As both storylines move on, their situations sink further and further down. Drugs get harder to come by in the city, making it more expensive to buy product and stay in business. Harry eventually convinces Marion to sleep with her psychiatrist for money, which she does, but after another deal goes bad, Harry has to head interstate to buy more drugs, leaving Marion adrift. This leads to one of the most heartbreaking scenes I’ve ever seen in a film – Harry, his arm now amputated due to an infection stemming from drug use, and in jail after being reported by the hospital who admitted him, he calls Marion, who’s turned to prostitution to feed her own habit:

It hurts to watch, I still get emotional seeing it, but this scene, to me, is the film. All she wants is for Harry to be there, nothing else matters, not money, not where they live. All either of these people want is to just be together again, to go back to that one moment, on top of the building, throwing paper planes across the blue sky. And they both know it’ll never happen. His mother, too, descends into amphetamine-induced madness from which there’s no escape. In the end, they all dream of returning to their lives at the beginning.

Requiem for a Dream, in my view, is a story about the pitfalls of ambition, of ‘the grass is always greener’ mentality. These people were not rich, they didn’t have everything in life. But they were okay. Things were good, there was a beauty to what they had. But none of them could see it, all they could see was that they didn’t have all they wanted, so much so that it consumed them and they lost everything in their attempts to achieve their notions of a better life. But they failed to recognise the good things that they already had. Sure, it wasn’t perfect, but they had all they needed. They could’ve been happy, had they been able to take into account the good aspects, rather than just seeing the disappointments.
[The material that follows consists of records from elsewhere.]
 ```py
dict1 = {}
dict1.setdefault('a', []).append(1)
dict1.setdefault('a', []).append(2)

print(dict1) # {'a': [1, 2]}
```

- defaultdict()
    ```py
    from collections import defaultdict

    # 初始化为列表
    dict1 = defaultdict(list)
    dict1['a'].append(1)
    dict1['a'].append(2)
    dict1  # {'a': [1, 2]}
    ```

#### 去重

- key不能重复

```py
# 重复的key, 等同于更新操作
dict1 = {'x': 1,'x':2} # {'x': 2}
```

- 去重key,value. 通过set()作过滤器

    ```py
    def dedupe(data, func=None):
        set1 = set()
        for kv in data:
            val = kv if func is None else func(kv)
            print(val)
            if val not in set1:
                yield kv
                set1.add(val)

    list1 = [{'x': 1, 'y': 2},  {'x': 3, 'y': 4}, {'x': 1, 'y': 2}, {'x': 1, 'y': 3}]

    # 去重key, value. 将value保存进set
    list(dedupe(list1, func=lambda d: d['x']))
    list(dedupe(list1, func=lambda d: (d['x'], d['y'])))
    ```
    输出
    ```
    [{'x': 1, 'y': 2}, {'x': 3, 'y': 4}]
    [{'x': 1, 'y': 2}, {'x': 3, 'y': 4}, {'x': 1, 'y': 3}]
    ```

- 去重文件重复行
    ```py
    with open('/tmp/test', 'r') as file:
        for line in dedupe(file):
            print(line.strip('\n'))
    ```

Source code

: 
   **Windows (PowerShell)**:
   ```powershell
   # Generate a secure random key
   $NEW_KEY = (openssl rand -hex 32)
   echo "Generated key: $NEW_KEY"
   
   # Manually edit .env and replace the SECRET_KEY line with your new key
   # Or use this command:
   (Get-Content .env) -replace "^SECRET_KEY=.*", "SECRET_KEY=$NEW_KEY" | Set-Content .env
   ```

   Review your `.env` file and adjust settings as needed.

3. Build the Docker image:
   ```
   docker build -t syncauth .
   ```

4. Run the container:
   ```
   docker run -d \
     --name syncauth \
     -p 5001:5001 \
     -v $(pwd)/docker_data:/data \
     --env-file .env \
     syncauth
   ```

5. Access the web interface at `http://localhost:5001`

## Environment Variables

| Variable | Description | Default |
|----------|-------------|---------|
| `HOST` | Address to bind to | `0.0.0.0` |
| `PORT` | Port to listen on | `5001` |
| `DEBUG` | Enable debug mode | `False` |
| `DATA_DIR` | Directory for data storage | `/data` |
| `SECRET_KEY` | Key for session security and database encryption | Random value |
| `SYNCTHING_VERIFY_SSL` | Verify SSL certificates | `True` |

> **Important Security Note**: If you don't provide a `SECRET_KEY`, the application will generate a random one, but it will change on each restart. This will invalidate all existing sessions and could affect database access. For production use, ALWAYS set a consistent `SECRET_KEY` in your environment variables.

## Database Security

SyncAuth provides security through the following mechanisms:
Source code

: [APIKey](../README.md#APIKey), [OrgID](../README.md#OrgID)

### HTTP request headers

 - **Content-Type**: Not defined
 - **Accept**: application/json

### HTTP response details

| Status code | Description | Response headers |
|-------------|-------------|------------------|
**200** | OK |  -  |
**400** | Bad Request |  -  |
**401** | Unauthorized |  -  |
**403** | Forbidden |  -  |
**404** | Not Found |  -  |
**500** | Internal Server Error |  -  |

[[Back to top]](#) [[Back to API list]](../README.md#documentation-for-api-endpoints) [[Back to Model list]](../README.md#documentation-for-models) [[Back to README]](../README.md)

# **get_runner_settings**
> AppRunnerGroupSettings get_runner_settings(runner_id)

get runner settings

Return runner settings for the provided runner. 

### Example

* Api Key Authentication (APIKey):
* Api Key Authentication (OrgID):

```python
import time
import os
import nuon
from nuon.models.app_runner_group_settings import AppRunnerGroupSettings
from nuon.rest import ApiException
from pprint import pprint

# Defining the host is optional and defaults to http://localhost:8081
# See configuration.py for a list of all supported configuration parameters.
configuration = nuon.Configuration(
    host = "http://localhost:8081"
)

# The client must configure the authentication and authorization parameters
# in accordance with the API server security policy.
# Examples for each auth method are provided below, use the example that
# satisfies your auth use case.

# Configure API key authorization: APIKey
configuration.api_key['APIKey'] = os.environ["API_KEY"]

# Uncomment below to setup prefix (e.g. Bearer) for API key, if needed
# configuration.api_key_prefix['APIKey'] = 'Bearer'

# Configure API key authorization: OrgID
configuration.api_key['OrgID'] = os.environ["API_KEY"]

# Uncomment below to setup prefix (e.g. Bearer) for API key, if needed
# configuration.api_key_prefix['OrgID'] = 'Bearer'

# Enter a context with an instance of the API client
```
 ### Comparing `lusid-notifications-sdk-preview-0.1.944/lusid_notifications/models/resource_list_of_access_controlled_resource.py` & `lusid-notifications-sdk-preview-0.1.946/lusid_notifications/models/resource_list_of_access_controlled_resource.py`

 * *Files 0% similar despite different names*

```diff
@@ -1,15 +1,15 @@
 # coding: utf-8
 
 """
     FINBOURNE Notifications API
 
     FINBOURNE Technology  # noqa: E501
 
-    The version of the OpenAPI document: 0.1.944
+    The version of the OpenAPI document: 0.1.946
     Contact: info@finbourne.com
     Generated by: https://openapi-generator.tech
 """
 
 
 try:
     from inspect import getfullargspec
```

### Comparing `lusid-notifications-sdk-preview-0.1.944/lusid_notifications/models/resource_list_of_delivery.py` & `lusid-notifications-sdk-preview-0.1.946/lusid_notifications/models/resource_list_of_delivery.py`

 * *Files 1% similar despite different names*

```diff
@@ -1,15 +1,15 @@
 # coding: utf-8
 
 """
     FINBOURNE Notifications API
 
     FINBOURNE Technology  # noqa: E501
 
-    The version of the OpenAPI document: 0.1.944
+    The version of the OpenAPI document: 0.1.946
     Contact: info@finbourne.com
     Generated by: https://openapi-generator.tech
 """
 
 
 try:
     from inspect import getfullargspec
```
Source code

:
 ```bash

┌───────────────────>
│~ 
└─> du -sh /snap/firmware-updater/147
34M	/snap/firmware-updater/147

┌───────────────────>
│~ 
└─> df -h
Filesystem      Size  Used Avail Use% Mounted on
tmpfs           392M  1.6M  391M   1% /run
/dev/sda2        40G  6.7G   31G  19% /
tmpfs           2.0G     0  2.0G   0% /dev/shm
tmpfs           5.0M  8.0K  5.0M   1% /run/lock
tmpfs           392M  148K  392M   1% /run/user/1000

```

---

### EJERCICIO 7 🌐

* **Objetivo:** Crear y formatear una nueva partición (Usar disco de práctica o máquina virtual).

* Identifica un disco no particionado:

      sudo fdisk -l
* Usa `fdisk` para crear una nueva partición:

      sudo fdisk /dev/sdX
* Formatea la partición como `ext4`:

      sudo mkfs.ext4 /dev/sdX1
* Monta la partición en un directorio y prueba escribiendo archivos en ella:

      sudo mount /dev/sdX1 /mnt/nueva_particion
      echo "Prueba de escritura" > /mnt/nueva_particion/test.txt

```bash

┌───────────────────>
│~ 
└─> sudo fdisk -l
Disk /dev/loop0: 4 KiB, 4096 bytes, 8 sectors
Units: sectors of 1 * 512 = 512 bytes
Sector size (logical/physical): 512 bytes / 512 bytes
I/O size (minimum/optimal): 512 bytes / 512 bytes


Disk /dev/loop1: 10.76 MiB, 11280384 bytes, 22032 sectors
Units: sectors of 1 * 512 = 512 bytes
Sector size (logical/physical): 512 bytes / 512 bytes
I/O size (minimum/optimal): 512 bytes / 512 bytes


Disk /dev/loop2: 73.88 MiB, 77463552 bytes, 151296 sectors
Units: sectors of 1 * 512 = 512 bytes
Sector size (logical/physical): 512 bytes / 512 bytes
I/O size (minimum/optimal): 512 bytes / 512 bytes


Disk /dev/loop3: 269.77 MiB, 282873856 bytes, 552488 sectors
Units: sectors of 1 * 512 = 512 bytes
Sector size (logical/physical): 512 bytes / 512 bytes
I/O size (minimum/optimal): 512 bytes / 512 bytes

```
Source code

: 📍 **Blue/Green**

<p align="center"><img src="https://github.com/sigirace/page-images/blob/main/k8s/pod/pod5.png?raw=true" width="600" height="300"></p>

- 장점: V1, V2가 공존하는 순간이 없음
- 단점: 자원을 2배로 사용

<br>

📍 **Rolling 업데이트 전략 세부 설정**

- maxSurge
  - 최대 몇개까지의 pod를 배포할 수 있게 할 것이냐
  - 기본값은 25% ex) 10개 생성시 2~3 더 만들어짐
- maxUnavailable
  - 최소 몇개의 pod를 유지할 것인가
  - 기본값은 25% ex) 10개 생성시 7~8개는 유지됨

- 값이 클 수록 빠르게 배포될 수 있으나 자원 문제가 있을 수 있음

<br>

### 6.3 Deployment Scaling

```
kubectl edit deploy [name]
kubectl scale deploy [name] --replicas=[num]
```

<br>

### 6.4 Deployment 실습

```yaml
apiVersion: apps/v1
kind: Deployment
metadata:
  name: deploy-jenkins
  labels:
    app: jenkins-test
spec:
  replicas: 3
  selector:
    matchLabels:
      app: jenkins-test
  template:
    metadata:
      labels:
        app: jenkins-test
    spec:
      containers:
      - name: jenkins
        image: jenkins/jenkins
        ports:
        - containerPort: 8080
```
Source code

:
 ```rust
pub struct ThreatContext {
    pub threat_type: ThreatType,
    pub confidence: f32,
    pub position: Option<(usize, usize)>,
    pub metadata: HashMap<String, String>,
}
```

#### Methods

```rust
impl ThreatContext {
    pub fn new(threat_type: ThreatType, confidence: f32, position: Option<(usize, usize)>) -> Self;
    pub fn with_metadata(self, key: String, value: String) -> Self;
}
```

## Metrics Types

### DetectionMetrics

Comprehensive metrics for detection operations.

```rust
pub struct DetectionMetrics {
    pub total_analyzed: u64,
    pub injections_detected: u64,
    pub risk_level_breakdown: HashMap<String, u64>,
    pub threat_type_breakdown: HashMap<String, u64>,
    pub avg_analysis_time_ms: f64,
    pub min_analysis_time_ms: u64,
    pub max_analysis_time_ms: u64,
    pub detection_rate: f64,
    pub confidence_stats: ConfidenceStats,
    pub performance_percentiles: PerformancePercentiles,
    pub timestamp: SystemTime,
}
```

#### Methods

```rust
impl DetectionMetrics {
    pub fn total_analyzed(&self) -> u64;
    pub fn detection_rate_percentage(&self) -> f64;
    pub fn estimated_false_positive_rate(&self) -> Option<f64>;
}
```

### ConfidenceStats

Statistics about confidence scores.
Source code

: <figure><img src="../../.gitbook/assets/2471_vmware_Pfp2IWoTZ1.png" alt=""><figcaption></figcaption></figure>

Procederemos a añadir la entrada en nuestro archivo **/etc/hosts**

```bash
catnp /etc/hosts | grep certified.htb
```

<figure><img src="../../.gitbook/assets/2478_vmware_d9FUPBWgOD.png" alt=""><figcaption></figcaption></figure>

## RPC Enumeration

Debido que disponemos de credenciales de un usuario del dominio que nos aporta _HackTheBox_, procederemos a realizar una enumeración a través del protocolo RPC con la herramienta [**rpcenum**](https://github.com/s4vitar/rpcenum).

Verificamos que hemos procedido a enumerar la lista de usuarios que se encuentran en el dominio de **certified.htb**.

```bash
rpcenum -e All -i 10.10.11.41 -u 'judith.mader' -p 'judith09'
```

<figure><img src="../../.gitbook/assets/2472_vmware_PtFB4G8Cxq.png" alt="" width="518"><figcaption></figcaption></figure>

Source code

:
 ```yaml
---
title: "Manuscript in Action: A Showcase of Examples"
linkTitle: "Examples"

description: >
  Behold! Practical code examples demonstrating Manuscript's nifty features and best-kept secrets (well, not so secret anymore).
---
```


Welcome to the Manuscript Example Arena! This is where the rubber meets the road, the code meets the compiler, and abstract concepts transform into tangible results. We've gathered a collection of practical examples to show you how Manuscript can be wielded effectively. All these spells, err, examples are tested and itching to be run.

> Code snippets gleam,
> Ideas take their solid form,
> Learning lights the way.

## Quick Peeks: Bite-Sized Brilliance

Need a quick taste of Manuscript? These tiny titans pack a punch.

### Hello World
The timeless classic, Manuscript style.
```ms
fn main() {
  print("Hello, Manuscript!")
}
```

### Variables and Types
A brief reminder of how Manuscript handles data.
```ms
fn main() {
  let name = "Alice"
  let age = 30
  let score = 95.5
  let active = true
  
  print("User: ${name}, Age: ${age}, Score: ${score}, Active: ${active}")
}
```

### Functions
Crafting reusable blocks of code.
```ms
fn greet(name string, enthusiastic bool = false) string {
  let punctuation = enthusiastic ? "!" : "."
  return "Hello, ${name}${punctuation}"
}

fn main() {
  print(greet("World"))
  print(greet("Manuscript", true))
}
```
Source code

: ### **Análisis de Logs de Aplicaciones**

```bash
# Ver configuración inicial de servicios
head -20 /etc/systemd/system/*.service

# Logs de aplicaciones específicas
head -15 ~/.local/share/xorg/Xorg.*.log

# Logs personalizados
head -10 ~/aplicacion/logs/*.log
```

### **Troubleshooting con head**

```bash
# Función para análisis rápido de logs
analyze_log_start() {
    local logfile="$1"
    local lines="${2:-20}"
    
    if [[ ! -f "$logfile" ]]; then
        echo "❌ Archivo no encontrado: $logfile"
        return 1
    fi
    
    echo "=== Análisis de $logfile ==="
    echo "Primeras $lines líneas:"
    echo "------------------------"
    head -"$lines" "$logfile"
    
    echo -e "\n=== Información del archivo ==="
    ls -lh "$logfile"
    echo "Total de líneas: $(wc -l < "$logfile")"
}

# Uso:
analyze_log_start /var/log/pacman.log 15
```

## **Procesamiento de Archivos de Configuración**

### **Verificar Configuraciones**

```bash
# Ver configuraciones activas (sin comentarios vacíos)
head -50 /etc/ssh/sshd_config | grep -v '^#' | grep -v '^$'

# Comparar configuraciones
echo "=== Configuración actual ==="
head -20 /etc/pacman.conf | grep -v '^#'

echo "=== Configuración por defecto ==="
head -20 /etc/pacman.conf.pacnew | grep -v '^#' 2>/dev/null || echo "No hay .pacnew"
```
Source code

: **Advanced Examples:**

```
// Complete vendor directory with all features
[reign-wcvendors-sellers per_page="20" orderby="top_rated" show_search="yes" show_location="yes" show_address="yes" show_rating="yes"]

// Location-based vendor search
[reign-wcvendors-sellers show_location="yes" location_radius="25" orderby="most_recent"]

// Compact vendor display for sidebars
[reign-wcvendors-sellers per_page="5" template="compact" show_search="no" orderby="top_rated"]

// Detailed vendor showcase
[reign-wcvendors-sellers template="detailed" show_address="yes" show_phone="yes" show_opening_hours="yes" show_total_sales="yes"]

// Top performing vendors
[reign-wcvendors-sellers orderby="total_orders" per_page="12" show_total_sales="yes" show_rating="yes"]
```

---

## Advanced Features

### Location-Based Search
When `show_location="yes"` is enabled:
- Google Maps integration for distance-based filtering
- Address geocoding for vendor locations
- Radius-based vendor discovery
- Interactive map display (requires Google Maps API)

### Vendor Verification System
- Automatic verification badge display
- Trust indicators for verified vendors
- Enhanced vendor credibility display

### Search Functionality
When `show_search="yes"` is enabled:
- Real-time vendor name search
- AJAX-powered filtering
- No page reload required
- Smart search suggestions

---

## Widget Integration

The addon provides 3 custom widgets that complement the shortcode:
This, of course, is not to say ambition is bad – everyone needs to have dreams, things they aspire to beyond their day-to-day, they’re the things that drive us on. But at the same time, people need to take stock of what they  do have, right now. Family, friends, a comfortable place to live. We all want to be financially secure and have the best of things, but it’s worth noting that even if you did have all these things, if you’d achieved everything you ever wanted, it still might not be enough. You’ll still see and feel things the same. Your problems might be different, but nothing’s ever perfect. Achieving your goals might not deliver you ultimate happiness.

I guess what I’m saying is, it’s worth taking note of the things you have in your life, rather than obsessing about what you don’t. Think of things you love and appreciate, things that make you happy that you’ve achieved or gained. Take note of where you are, of what you like and what you can do, right now. Because life ain’t so bad. And no matter what, every day you get a chance to try something new.